Les installations de Sixpro sont aussi assez compétitives en termes de productivité, explique Claude Fournier, pour qui l’objectif, à court terme, se situe davantage du côté de la diversification des marchés. «Si on perd un certain volume qui allait aux États-Unis, il faut le regagner. Je n'avais pas toute la tarte de la peinture au Québec, donc il y en a encore une certaine partie qu'on peut aller chercher. Il y a aussi peut-être l'ouest de l'Ontario et peut-être également un peu les provinces maritimes. Ce qui nous freine, c'est beaucoup les coûts de transport.»
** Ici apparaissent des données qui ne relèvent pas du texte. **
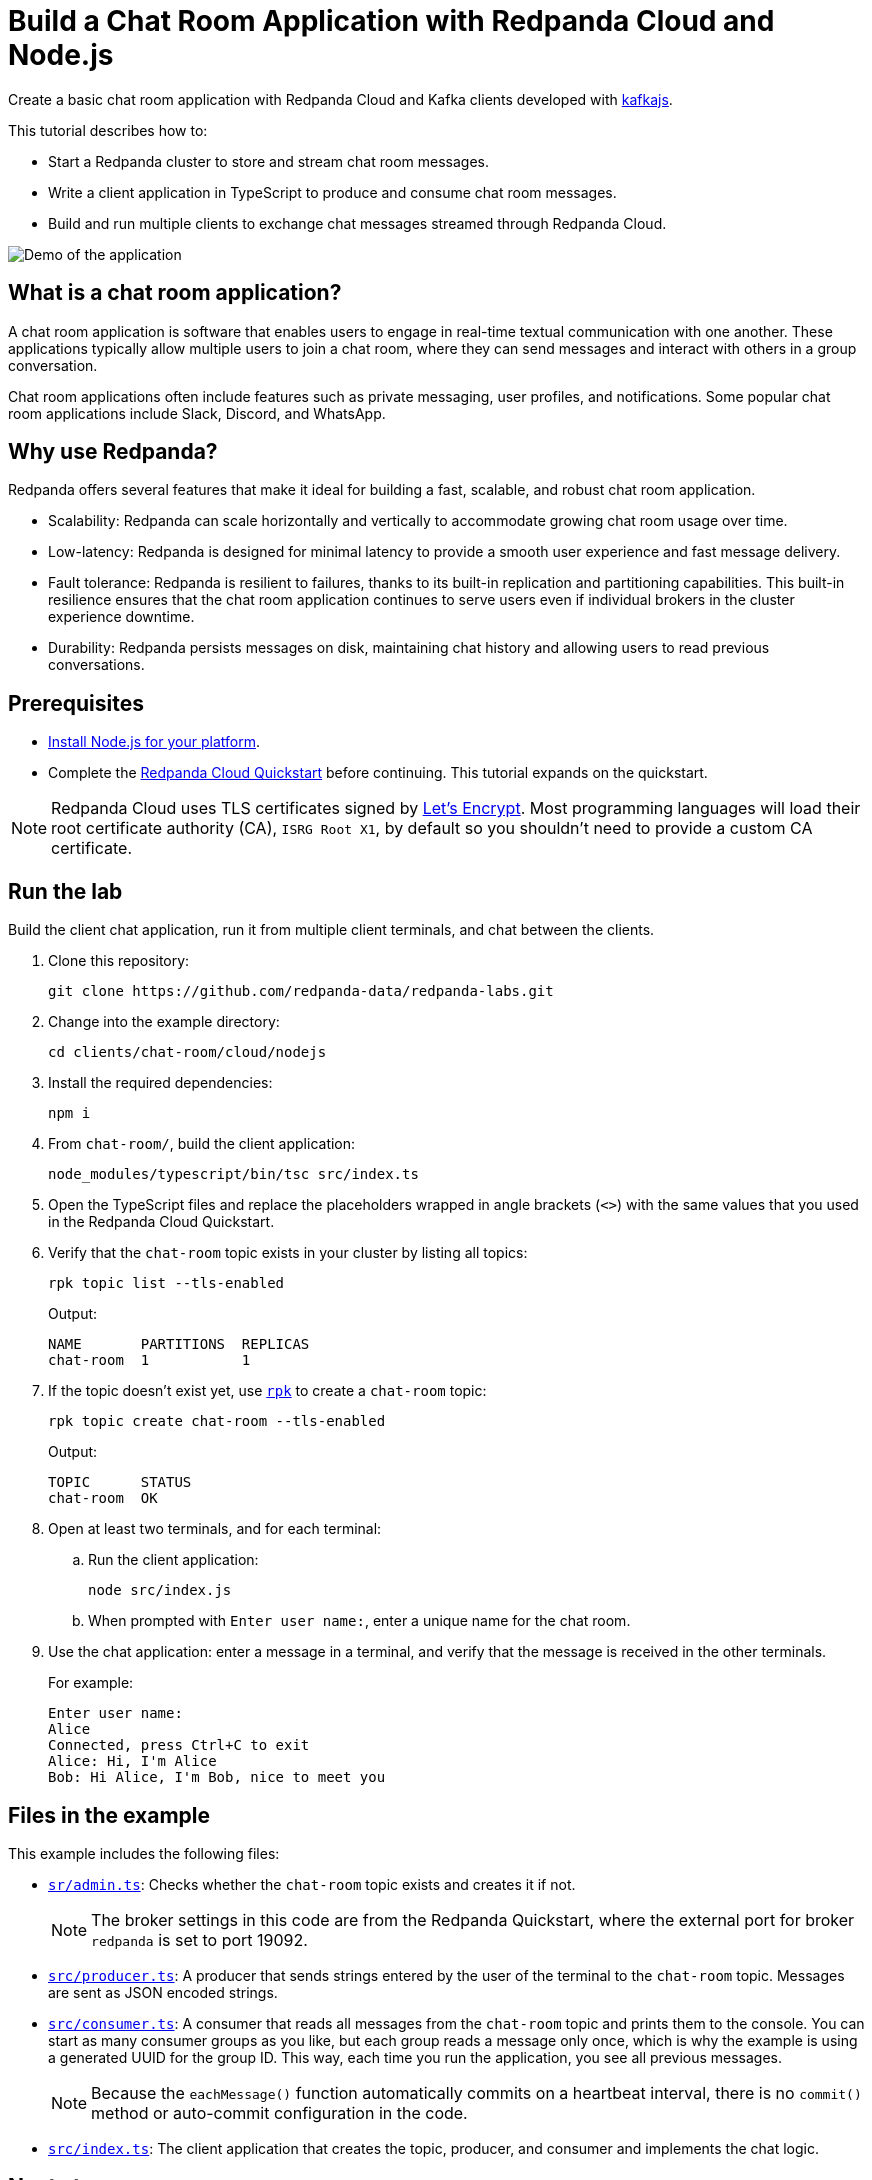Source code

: = Build a Chat Room Application with Redpanda Cloud and Node.js
:description: Create a basic chat room application with Redpanda Cloud and Kafka clients developed with kafkajs.
:page-context-links: [{"name": "Docker", "to": "chat-room:docker/docker-nodejs.adoc" },{"name": "Cloud", "to": "chat-room:cloud/cloud-nodejs.adoc" } ]
:page-cloud: true
:page-categories: Development, Clients
:page-layout: lab
:page-aliases: 23.3@ROOT:develop:guide-nodejs-cloud.adoc
// Set the path to content in this lab for both the docs site and the local GitHub README
:content-url: ./
ifdef::env-site[]
:content-url: https://github.com/redpanda-data/redpanda-labs/blob/main/clients/chat-room/cloud/nodejs/
endif::[]
ifndef::env-site[]
:imagesdir: ../../../docs/modules/clients/images/
endif::[]

Create a basic chat room application with Redpanda Cloud and Kafka clients developed with https://kafka.js.org/[kafkajs^].

This tutorial describes how to:

* Start a Redpanda cluster to store and stream chat room messages.
* Write a client application in TypeScript to produce and consume chat room messages.
* Build and run multiple clients to exchange chat messages streamed through Redpanda Cloud.

image::chat-room.gif[Demo of the application, where two users are chatting to each other]

== What is a chat room application?

A chat room application is software that enables users to engage in real-time textual communication with one another. These applications typically allow multiple users to join a chat room, where they can send messages and interact with others in a group conversation.

Chat room applications often include features such as private messaging, user profiles, and notifications. Some popular chat room applications include Slack, Discord, and WhatsApp.

== Why use Redpanda?

Redpanda offers several features that make it ideal for building a fast, scalable, and robust chat room application.

* Scalability: Redpanda can scale horizontally and vertically to accommodate growing chat room usage over time.
* Low-latency: Redpanda is designed for minimal latency to provide a smooth user experience and fast message delivery.
* Fault tolerance: Redpanda is resilient to failures, thanks to its built-in replication and partitioning capabilities. This built-in resilience ensures that the chat room application continues to serve users even if individual brokers in the cluster experience downtime.
* Durability: Redpanda persists messages on disk, maintaining chat history and allowing users to read previous conversations.

== Prerequisites

- https://nodejs.org/en/download/package-manager/[Install Node.js for your platform^].

- Complete the link:https://docs.redpanda.com/current/get-started/quick-start-cloud/[Redpanda Cloud Quickstart] before continuing. This tutorial expands on the quickstart.

NOTE: Redpanda Cloud uses TLS certificates signed by https://letsencrypt.org/[Let's Encrypt^]. Most programming languages will load their root certificate authority (CA), `ISRG Root X1`, by default so you shouldn't need to provide a custom CA certificate.

== Run the lab

Build the client chat application, run it from multiple client terminals, and chat between the clients.

. Clone this repository:
+
```bash
git clone https://github.com/redpanda-data/redpanda-labs.git
```

. Change into the example directory:
+
[,bash]
----
cd clients/chat-room/cloud/nodejs
----

. Install the required dependencies:
+
[,bash]
----
npm i
----

. From `chat-room/`, build the client application:
+
[,bash]
----
node_modules/typescript/bin/tsc src/index.ts
----

. Open the TypeScript files and replace the placeholders wrapped in angle brackets (`<>`) with the same values that you used in the Redpanda Cloud Quickstart.

. Verify that the `chat-room` topic exists in your cluster by listing all topics:
+
[,bash]
----
rpk topic list --tls-enabled
----
+
Output:
+
[.no-copy]
----
NAME       PARTITIONS  REPLICAS
chat-room  1           1
----

. If the topic doesn't exist yet, use link:https://docs.redpanda.com/current/get-started/rpk/[`rpk`] to create a `chat-room` topic:
+
[,bash]
----
rpk topic create chat-room --tls-enabled
----
+
Output:
+
[.no-copy]
----
TOPIC      STATUS
chat-room  OK
----

. Open at least two terminals, and for each terminal:
.. Run the client application:
+
[,bash]
----
node src/index.js
----
.. When prompted with `Enter user name:`, enter a unique name for the chat room.
. Use the chat application: enter a message in a terminal, and verify that the message is received in the other terminals.
+
For example:
+
----
Enter user name:
Alice
Connected, press Ctrl+C to exit
Alice: Hi, I'm Alice
Bob: Hi Alice, I'm Bob, nice to meet you
----

== Files in the example

This example includes the following files:

- link:{content-url}src/admin.ts[`sr/admin.ts`]: Checks whether the `chat-room` topic exists and creates it if not.
+
NOTE: The broker settings in this code are from the Redpanda Quickstart, where the external port for broker `redpanda` is set to port 19092.
- link:{content-url}src/producer.ts[`src/producer.ts`]: A producer that sends strings entered by the user of the terminal to the `chat-room` topic. Messages are sent as JSON encoded strings.
- link:{content-url}src/consumer.ts[`src/consumer.ts`]: A consumer that reads all messages from the `chat-room`
topic and prints them to the console. You can start as many consumer groups as you like, but each group reads a message only once, which is why the example is using a generated UUID for the group ID. This way, each time you run the application, you see all previous messages.
+
NOTE: Because the `eachMessage()` function automatically commits on a heartbeat interval, there is no `commit()` method or auto-commit configuration in the code.
- link:{content-url}src/index.ts[`src/index.ts`]: The client application that creates the topic, producer, and consumer and implements the chat logic.

== Next steps

This is a basic example of a chat room application. You can improve this application by implementing additional features and components, such as:

* A user interface to make it more interactive and user-friendly.
* A user registration and login system to authenticate users before they can access the chat room.
* Rate limiting and other measures to prevent spamming and abuse in the chat room.

== Suggested reading

For additional resources to help you build stream processing
applications that can aggregate, join, and filter your data streams, see:

* https://university.redpanda.com/[Redpanda University^]
* https://redpanda.com/blog[Redpanda Blog^]
* https://redpanda.com/resources[Resources^]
Les solutions de plusieurs intervenants vont donc dans la même direction: augmenter la productivité, diversifier les marchés et éliminer les barrières interprovinciales, un autre dossier qui résiste à toute intervention. Gerry Gagnon note toutefois que l’avancement de tous ces dossiers pourrait se heurter à leur pire ennemi: l’inertie. «Si les États-Unis retirent leurs tarifs dans deux mois ou dans cinq mois, peut-être que les organisations n'auront pas eu le temps de virer de bord et finalement, on va redevenir complaisant.»